Problem details:
Leave every picture out, then reproduce the rest of the listing exactly.

══ Material provided

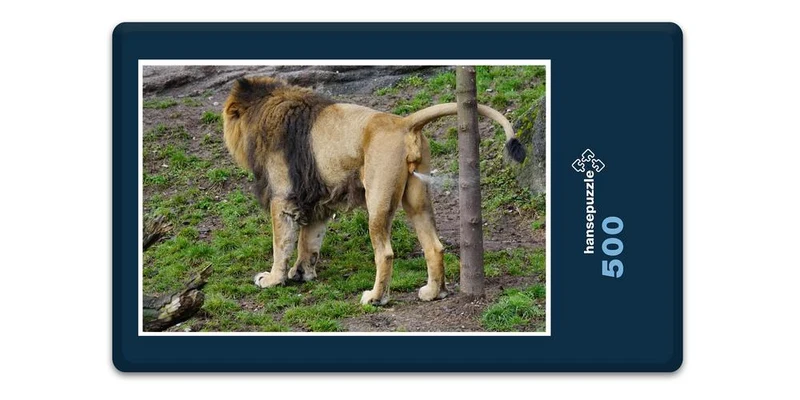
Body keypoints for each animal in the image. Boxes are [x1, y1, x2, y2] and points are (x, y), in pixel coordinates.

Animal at [222, 76, 526, 305]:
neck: (264, 108)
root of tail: (404, 123)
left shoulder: (283, 197)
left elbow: (282, 243)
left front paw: (273, 279)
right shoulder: (317, 200)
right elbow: (309, 241)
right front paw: (302, 273)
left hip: (378, 198)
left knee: (385, 253)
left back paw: (376, 298)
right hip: (417, 198)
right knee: (434, 246)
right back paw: (433, 292)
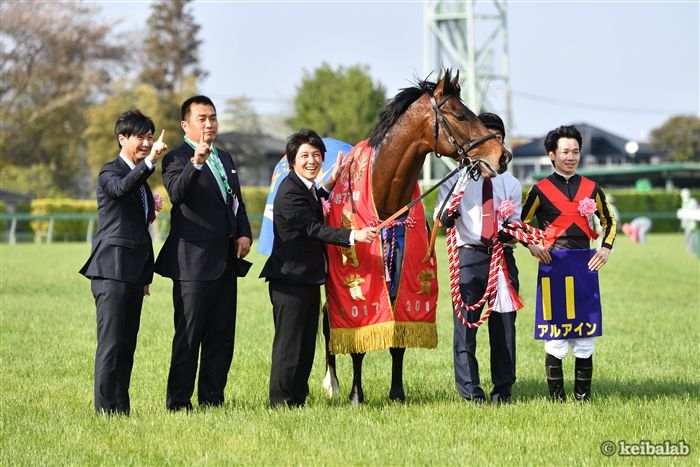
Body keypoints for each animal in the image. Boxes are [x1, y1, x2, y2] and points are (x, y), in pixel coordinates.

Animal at [321, 69, 512, 404]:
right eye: (460, 115)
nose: (502, 157)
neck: (385, 200)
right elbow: (359, 337)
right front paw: (357, 395)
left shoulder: (401, 277)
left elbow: (399, 338)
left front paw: (397, 393)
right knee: (326, 322)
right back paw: (331, 382)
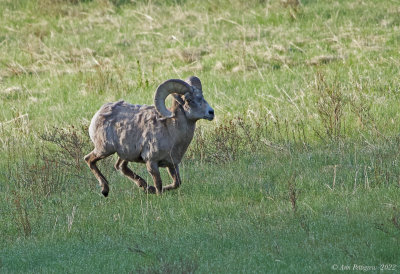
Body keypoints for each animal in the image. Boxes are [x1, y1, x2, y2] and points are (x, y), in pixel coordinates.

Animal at [84, 76, 214, 196]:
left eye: (202, 96)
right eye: (189, 99)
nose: (211, 112)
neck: (171, 131)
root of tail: (99, 113)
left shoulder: (172, 164)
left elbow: (176, 183)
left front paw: (155, 190)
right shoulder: (152, 163)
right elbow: (159, 184)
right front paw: (158, 195)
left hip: (125, 154)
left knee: (120, 166)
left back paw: (146, 187)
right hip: (104, 150)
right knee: (89, 159)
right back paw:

════

Response:
Body keypoints for each animal in the image. Boxes are [x1, y1, x2, y2] and points are (x, y), in pixel coordinates.

Animal at [222, 76, 526, 305]:
neck: (264, 108)
root of tail: (404, 123)
left shoulder: (283, 197)
left elbow: (282, 243)
left front paw: (273, 279)
right shoulder: (317, 200)
right elbow: (309, 241)
right front paw: (302, 273)
left hip: (378, 198)
left knee: (385, 253)
left back paw: (376, 298)
right hip: (417, 198)
right knee: (434, 246)
right back paw: (433, 292)
Body keypoints for each animal in the image. Boxes are [x1, y1, x2, y2] and points are (x, y), in pixel coordinates.

Animal at [321, 69, 512, 404]:
right eye: (460, 115)
nose: (502, 157)
neck: (385, 200)
right elbow: (359, 337)
right front paw: (357, 395)
left shoulder: (401, 277)
left elbow: (399, 338)
left front paw: (397, 393)
right knee: (326, 322)
right back paw: (331, 382)
Body keypoints for each animal in the image. Boxes are [x1, y1, x2, y2] and points are (x, y), in pixel coordinates.

Animal at [84, 76, 214, 196]:
left eye: (202, 96)
right eye: (189, 99)
nose: (211, 112)
neck: (171, 131)
root of tail: (99, 113)
left shoulder: (172, 164)
left elbow: (176, 183)
left front paw: (155, 190)
right shoulder: (152, 163)
right elbow: (159, 184)
right front paw: (158, 195)
left hip: (125, 154)
left knee: (120, 166)
left back paw: (146, 187)
right hip: (104, 150)
right knee: (89, 159)
right back paw:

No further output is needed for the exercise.